363. The intercostal artery, although often injured, rarely gives rise to hemorrhage so as to require a special operation for its suppression; but whenever it does so happen, the wound should be enlarged so as to show the bleeding orifice, which should be secured by one ligature if distinctly open, and by two if the vessel should only be partially divided. The vessel is sometimes so small as to be easily twisted, or its end sufficiently bruised as well as twisted, to arrest the hemorrhage. It lies between the two layers of intercostal muscles, and in the middle of the ribs it runs in a groove in the under part of each.
I have had occasion to twist and bruise the end of an artery bleeding in an intercostal space, and I have tied the vessel under the edge of the rib; but I have not met with any of the great difficulties usually said to be experienced in suppressing a hemorrhage from this artery, when the wound was recent, and the parts were sound; no reliance should be placed on the hypotheses often entertained on this subject.
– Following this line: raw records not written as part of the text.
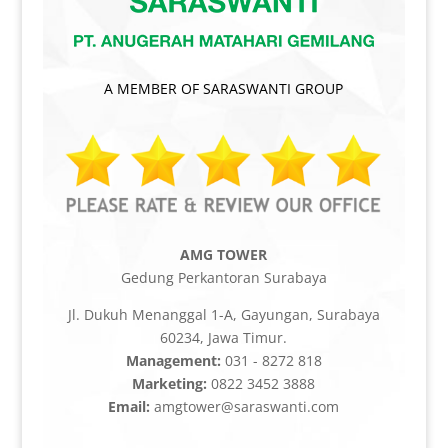
A MEMBER OF SARASWANTI GROUP
AMG TOWER
Gedung Perkantoran Surabaya
Jl. Dukuh Menanggal 1-A, Gayungan, Surabaya
60234, Jawa Timur.
Management:
031 - 8272 818
Marketing:
0822 3452 3888
Email:
amgtower@saraswanti.com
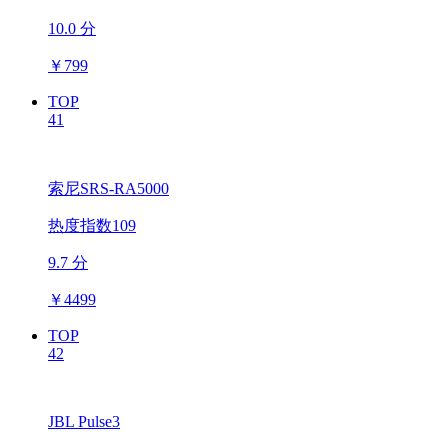
10.0 分
￥
799
TOP
41
索尼SRS-RA5000
热度指数109
9.7 分
￥
4499
TOP
42
JBL Pulse3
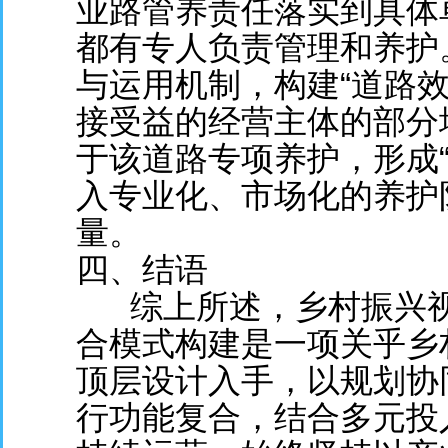
业路管养责任落实到具体
都有专人负责管理和养护
与运用机制，构建“道路
接受益的经营主体的部分
于该道路专项养护，形成
入专业化、市场化的养护
量。
四、结语
综上所述，乡村振兴视
合模式构建是一项关乎乡
顶层设计入手，以规划协
行功能复合，结合多元投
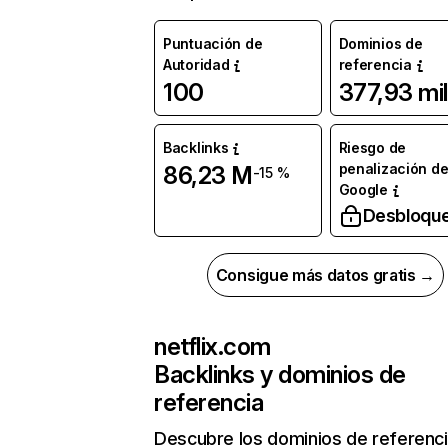
Puntuación de
Dominios de
Autoridad
referencia
100
377,93 mil
Backlinks
Riesgo de
penalización d
86,23 M
-15 %
Google
Desbloqu
Consigue más datos gratis →
netflix.com
Backlinks y dominios de
referencia
Descubre los dominios de referenc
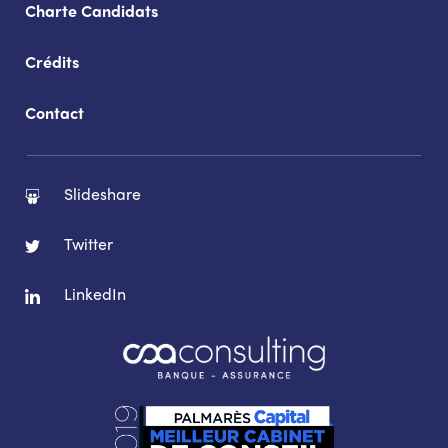
Charte Candidats
Crédits
Contact
Slideshare
Twitter
LinkedIn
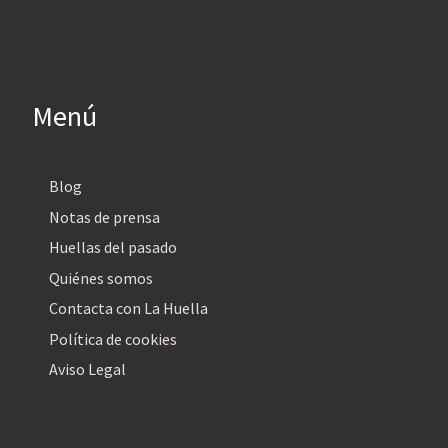
Menú
Blog
Notas de prensa
Huellas del pasado
Quiénes somos
Contacta con La Huella
Política de cookies
Aviso Legal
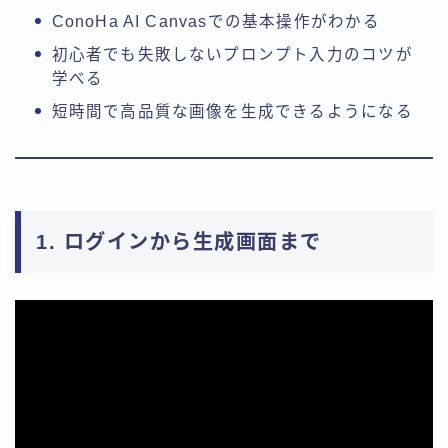
ConoHa AI Canvasでの基本操作がわかる
初心者でも失敗しないプロンプト入力のコツが
学べる
短時間で高品質な画像を生成できるようになる
1. ログインから生成画面まで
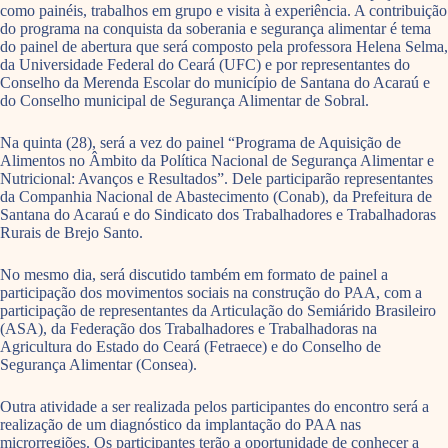
como painéis, trabalhos em grupo e visita à experiência. A contribuição
do programa na conquista da soberania e segurança alimentar é tema
do painel de abertura que será composto pela professora Helena Selma,
da Universidade Federal do Ceará (UFC) e por representantes do
Conselho da Merenda Escolar do município de Santana do Acaraú e
do Conselho municipal de Segurança Alimentar de Sobral.
Na quinta (28), será a vez do painel “Programa de Aquisição de
Alimentos no Âmbito da Política Nacional de Segurança Alimentar e
Nutricional: Avanços e Resultados”. Dele participarão representantes
da Companhia Nacional de Abastecimento (Conab), da Prefeitura de
Santana do Acaraú e do Sindicato dos Trabalhadores e Trabalhadoras
Rurais de Brejo Santo.
No mesmo dia, será discutido também em formato de painel a
participação dos movimentos sociais na construção do PAA, com a
participação de representantes da Articulação do Semiárido Brasileiro
(ASA), da Federação dos Trabalhadores e Trabalhadoras na
Agricultura do Estado do Ceará (Fetraece) e do Conselho de
Segurança Alimentar (Consea).
Outra atividade a ser realizada pelos participantes do encontro será a
realização de um diagnóstico da implantação do PAA nas
microrregiões. Os participantes terão a oportunidade de conhecer a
When the parts are unsound, and the hemorrhage is secondary, greater difficulty is sometimes experienced in arresting it, because the ligature easily cuts its way through the softened parts, and styptics are liable to fall into the cavity of the chest.
The late General Sir G. Walker, G.C.B., after scaling the wall of Badajos, with the fifth division, was wounded by a musket-ball, which struck the cartilages of the lower ribs of the right side, broke the bones, penetrated the chest, and then passed outward. He remained in Badajos under my care during the first three weeks, with many of the other principal officers who were wounded; and overcame the first inflammatory symptoms in a satisfactory manner. After I left him the wound sloughed, some part of the cartilages separated, and one of the intercostal arteries bled, although the bleeding was arrested once by ligature, and afterward, on its return, by different contrivances; each time it reappeared his life was placed in considerable jeopardy from it and the discharge from the cavity of the chest, which was profuse. The bleeding was ultimately arrested by the oil of turpentine, applied on a dossil of lint, and pressed on the bleeding spot by the fingers of assistants until the hemorrhage ceased. He recovered after a very tedious treatment, with a considerable flattening of the chest, and a deep hollow at the lower part of the side, whence portions of the rib, and of the cartilages had been removed.